Because falls are one of the most significant health risks in Meniere’s, it is always a good idea to ask for a referral for Vestibular Rehabilitation even if you aren’t currently having drop attacks. This specialized form of physical therapy seeks to create a customized inventory of your strengths and weaknesses in balance and movement. Particular emphasis is placed on beefing up your proprioceptive system and how you use your vestibulo-ocular system to maintain stability regardless of what information is coming from your inner ears. In dormant phases of Meniere’s, this gives you super-duper balance. More importantly, in active phases, when your inner ears are completely unreliable, the lessons learned in vestibular rehabilitation give you the ability to ignore the “crazy talk” of the affected labyrinth and focus on the reliable and now very strong alternate systems for keep you upright, safe, and secure.

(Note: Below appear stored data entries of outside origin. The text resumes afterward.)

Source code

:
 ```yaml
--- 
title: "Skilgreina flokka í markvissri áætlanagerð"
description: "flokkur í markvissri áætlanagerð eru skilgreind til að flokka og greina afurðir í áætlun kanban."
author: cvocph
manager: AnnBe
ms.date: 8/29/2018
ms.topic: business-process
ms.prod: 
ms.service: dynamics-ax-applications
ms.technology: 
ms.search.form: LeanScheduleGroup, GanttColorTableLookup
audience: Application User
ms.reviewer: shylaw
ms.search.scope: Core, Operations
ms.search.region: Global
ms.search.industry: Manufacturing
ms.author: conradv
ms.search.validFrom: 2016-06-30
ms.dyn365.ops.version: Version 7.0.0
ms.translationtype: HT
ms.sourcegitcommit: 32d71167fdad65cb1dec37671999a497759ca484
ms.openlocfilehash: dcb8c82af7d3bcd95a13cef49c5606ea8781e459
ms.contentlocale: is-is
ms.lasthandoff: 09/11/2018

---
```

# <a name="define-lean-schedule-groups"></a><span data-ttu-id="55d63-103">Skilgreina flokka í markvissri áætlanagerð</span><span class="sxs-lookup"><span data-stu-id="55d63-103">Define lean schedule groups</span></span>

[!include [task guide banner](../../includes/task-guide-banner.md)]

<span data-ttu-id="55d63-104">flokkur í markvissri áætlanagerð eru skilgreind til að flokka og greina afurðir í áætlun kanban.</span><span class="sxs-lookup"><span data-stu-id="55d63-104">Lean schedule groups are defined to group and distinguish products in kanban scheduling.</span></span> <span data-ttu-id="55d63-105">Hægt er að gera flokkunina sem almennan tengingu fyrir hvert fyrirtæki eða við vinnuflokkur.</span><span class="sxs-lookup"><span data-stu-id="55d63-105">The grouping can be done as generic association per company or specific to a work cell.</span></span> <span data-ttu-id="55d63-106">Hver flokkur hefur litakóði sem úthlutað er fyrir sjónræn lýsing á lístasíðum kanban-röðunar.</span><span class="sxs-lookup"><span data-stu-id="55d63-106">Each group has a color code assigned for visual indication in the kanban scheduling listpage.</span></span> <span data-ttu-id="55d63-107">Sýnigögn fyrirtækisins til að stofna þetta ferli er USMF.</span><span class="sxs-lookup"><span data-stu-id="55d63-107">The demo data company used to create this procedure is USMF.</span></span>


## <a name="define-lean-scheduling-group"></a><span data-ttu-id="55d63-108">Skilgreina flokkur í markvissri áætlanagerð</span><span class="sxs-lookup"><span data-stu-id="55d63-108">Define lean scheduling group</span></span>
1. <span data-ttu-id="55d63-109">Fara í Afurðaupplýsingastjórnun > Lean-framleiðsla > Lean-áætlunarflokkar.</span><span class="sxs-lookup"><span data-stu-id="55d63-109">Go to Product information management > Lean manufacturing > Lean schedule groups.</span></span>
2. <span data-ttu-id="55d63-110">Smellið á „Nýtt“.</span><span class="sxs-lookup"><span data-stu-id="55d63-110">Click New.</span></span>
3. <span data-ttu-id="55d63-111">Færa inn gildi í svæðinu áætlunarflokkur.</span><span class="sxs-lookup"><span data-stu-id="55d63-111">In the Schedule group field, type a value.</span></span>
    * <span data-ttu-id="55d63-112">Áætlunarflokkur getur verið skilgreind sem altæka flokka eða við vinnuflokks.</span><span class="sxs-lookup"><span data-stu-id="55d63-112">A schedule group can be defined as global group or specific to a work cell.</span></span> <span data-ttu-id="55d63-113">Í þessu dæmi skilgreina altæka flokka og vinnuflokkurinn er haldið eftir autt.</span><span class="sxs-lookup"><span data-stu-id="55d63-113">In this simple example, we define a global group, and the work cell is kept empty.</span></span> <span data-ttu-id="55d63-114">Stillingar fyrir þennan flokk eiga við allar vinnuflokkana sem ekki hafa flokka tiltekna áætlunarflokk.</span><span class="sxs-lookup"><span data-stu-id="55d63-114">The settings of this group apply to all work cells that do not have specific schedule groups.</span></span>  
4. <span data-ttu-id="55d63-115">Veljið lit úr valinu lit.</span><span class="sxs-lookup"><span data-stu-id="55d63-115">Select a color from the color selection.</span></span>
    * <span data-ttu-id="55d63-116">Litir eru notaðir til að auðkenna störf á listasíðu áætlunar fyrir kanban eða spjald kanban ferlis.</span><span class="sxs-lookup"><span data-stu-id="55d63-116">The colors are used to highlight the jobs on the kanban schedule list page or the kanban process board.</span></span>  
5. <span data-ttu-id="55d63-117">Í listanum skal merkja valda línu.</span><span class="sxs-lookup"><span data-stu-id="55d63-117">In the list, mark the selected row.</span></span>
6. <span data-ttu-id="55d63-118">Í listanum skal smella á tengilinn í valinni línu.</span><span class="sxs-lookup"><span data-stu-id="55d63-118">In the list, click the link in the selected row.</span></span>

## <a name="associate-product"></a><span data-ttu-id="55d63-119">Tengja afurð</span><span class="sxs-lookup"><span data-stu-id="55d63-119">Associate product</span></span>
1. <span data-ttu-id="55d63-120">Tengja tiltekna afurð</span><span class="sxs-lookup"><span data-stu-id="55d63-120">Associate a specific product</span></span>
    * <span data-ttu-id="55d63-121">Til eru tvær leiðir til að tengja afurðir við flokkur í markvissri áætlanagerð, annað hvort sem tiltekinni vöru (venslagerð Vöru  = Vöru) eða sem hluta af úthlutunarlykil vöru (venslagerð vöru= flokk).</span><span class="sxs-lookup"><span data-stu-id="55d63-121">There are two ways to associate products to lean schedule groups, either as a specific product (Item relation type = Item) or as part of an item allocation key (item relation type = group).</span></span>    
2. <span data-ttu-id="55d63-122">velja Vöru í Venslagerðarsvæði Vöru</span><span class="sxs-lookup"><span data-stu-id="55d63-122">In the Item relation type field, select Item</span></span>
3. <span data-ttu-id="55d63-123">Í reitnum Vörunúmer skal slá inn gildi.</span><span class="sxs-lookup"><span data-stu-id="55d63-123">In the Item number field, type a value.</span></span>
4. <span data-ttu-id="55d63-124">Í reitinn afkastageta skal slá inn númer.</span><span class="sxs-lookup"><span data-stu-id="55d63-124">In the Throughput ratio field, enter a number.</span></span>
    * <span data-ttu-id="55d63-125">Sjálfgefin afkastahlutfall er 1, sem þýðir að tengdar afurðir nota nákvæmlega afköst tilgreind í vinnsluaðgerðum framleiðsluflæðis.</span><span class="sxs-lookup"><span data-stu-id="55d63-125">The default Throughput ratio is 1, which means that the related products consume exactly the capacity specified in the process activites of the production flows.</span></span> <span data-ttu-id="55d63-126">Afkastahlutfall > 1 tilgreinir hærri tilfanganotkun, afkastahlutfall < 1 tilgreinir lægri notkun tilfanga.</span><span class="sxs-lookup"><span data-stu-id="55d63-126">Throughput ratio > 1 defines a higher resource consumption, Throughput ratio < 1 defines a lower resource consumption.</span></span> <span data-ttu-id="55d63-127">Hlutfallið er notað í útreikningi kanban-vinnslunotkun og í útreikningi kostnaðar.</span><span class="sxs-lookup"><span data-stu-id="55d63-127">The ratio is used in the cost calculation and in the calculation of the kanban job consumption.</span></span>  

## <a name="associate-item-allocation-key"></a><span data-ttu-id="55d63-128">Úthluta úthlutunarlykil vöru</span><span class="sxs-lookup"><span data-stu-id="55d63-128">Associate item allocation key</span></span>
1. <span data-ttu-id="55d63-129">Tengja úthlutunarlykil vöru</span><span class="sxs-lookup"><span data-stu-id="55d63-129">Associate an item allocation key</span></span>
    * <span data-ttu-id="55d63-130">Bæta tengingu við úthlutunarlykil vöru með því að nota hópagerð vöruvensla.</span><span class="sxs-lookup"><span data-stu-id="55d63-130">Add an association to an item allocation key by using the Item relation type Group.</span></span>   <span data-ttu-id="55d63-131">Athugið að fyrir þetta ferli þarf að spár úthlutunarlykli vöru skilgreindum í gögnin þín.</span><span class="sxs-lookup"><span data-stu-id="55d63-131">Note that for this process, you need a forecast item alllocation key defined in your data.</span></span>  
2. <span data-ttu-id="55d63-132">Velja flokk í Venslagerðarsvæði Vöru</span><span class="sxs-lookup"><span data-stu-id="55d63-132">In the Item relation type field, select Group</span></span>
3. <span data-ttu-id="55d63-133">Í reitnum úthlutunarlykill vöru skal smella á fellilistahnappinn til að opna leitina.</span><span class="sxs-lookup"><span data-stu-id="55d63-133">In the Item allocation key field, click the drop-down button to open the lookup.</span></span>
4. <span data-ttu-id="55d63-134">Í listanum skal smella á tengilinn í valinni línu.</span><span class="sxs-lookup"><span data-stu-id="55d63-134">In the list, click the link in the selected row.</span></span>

Treating more severe cases
In some cases, severe symptoms persist despite all of the above management strategies. For these cases, further medical assessment by an inner ear sub-specialist called a neurotologist is indicated. Some common treatments for “intractable” (hard to control) Meniere’s includes injections of Gentamicin which is known to diminish balance response to the treated ear, or endolymphatic sac decompression, which surgically decreases the volume and therefore pressure of the fluid in the vestibule by placing a shunt in the endolymphatic sac. In very severe cases, the vestibular nerve is severed to prevent disruptive signals from the affected ear from reaching the brain. In the most extreme cases, total removal of the vestibular labyrinth called a labyrinthectomy may be performed.
Research into Meniere’s treatment
Research into the cause and treatment of Meniere’s is ongoing and while a cure has yet to be found, places like the National Institute on Deafness and Other Communication Disorders (NIDCD) and the Mayo Clinic continue to fund and conduct research on the underlying cause, how other disorders and external factors affect symptoms and treatments to make living with Meniere’s easier and more effective. The National Institutes of Health (NIH) also funds research into Meniere’s.
Living with Meniere’s
Meniere’s is a significant issue, but it does not need to be a show stopper. The more you know about how your version of Meniere’s behaves, the better equipped you are to work with and around it. First, realize you are not alone. It is estimated that worldwide, 12 out of every 1,000 people have Meniere’s.
You have no control over where and when Meniere’s will take your hearing and balance, but you have 100% control over how you allow that reality to impact you.
Reach out to organizations like The Vestibular Disorders Association, The American Tinnitus Association, and the Hearing Loss Association of America to connect with others who are going through similar experiences with Meniere’s.
Taking control of your health and lifestyle habits not only helps your body adapt to Meniere’s, but it reinforces that you are an active collaborator with a not-so-nice visitor in your life rather than a passive responder to a chaotic, unpredictable, and unwanted intruder. Fear and frustration are valid and expected reactions to Meniere’s but they are not the only ones.